Noche marina. El levante sube hasta Gibralfaro y baja rápido para traernos el olor de los pinos y la presencia de la hierba seca tocada por la humedad de las rpimeras horas de las noches de verano.
Huelen los pinos a la orilla del puerto. Huelen, y ese olor me sorprende a la hora en que debía de acostarme, a esa hora en la que siempre me acostaba.

El tiempo del reloj ya no es el mismo, las horas tampoco. La media noche ya no es la antesala del sueño. Ahora en una espera difícil. Es ese tiempo que alargo hasta la madrugada ocupada en la lectura, ocupada en el intento de que algo ponga distancia entre la noche y los recuerdos.
La calle está parada.

El olor a los pinos entra por la ventana, se expande por toda la casa, se concentra sobre mi cama.
El reloj de la catedral aprovecha el silencio para dejar oír las campanadas solemnes de la media noche.
Sonarán los cuartos y el toque ligero de las medias.

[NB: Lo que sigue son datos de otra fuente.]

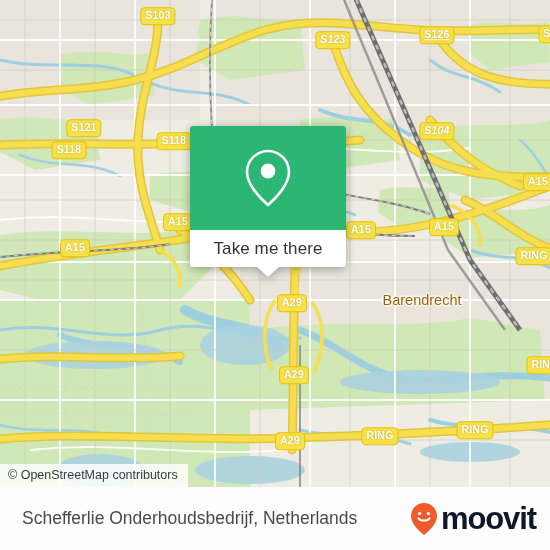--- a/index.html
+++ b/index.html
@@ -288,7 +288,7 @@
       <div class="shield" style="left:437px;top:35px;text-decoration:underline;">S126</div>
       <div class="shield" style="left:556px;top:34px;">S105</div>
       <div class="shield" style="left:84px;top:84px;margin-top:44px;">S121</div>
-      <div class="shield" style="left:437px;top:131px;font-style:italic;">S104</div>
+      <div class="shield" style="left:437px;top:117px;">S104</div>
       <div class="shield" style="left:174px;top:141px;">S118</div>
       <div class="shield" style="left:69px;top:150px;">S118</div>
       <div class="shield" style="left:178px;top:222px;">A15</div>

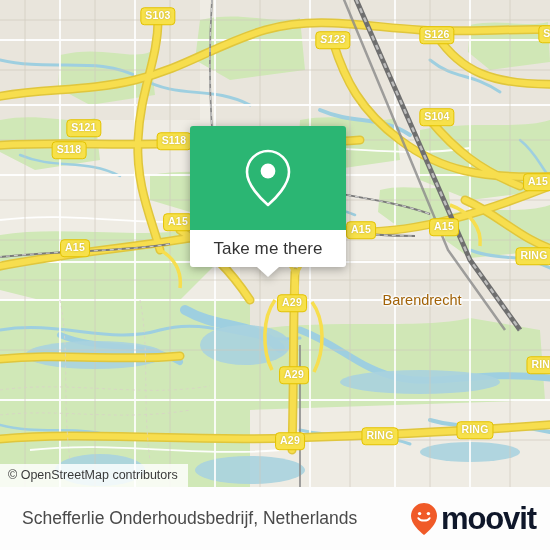--- a/index.html
+++ b/index.html
@@ -58,7 +58,7 @@
   .popup{
     position:absolute;
     left:190px;top:126px;
-    width:156px;
+    width:172px;
     border-radius:3px;
     filter:drop-shadow(0 2px 5px rgba(0,0,0,.32));
   }

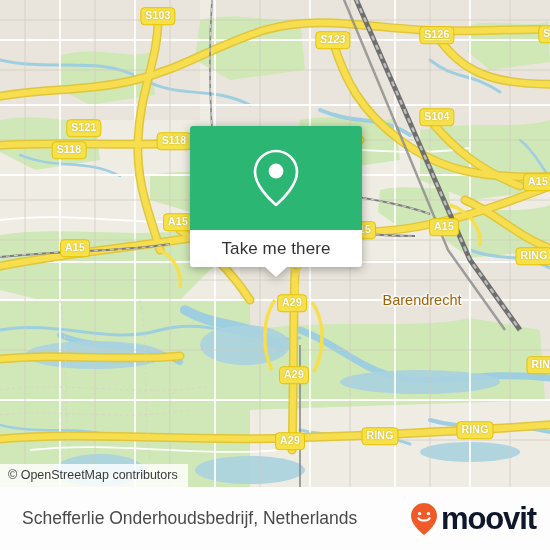--- a/index.html
+++ b/index.html
@@ -35,7 +35,7 @@
   .place-label{
     position:absolute;
     transform:translate(-50%,-50%);
-    color:#a16207;
+    color:#0f172a;
     font-size:14.5px;
     white-space:nowrap;
     text-shadow:

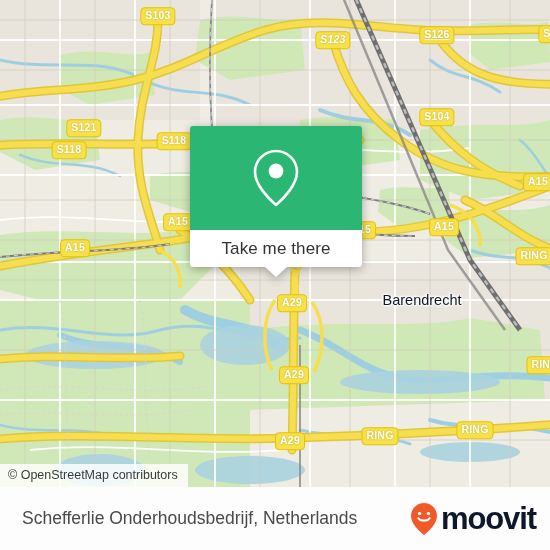--- a/index.html
+++ b/index.html
@@ -50,7 +50,7 @@
     color:#3a3a3a;
     font-size:12.5px;
     line-height:15px;
-    padding:4px 10px 4px 8px;
+    padding:16px 10px 4px 8px;
     white-space:nowrap;
   }
 

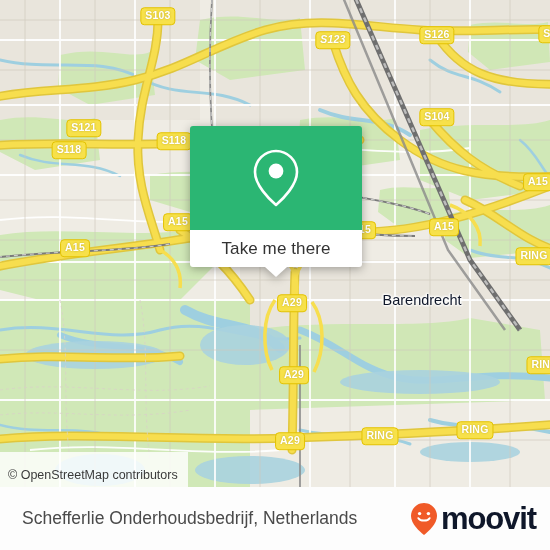--- a/index.html
+++ b/index.html
@@ -93,6 +93,7 @@
     position:absolute;left:0;bottom:0;width:550px;height:63px;
     background:#fdfdfd;
     overflow:hidden;
+    font-style:italic;
   }
   .footer-inner{
     position:relative;

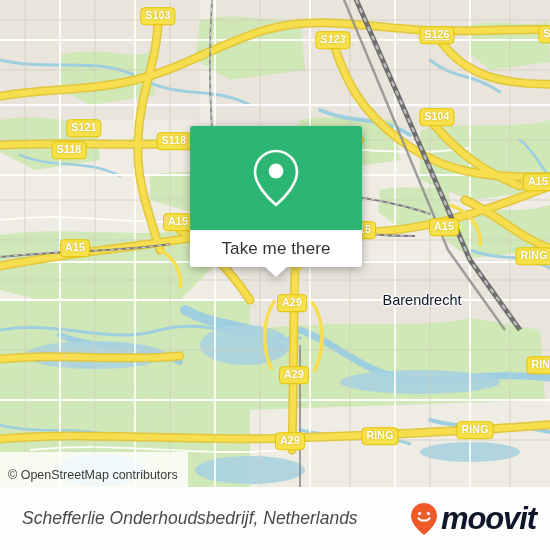--- a/index.html
+++ b/index.html
@@ -109,7 +109,7 @@
   }
   .brand{display:flex;align-items:center;gap:2px;}
   .brand-word{
-    color:#0f172a;
+    color:#a16207;
     font-size:31px;
     font-weight:bold;
     letter-spacing:-1.1px;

Un aire salobre amenaza con borrar el olor a hierba seca mezclado con el de los pinos.
Leo en la cama y me dejo llevar por la suavidad de la brisa, por sus perfumes. Me creo joven, con una vida llena de promesas, con un futuro abierto a cualquier horizonte.

Ya casi no sé lo que leo. Me dejo invadir por la brisa, acariciar por sus manos ligeras y cambiantes. Cierro los ojos y no quiero saber, no quiero moverme. Me niego a recordar, a saberme yo, a tener historia.

La una se abre paso entre el ruido de los coches que bajan sin pensar en los semáforos.

¡El hechizo puede durar más tiempo; debe durar un poco más, aunque sólo sea un poco más!

La luz sigue encendida, el libro sigue en mis manos. La brisa sigue llegando hasta mí.

¡El hechizo no durará, sé que nunca dura!

La brisa sigue llegando hasta mí olorosa y calmada.
Con su último aliento me defenderé del silencio, de la soledad, del dolor, de la ausencia.

Darán las dos y apagaré la luz como cuando era niña y temía que me sorprendieran leyendo.

Dejaré el libro, cerraré los ojos y abrazaré la almohada vacía buscando el sueño.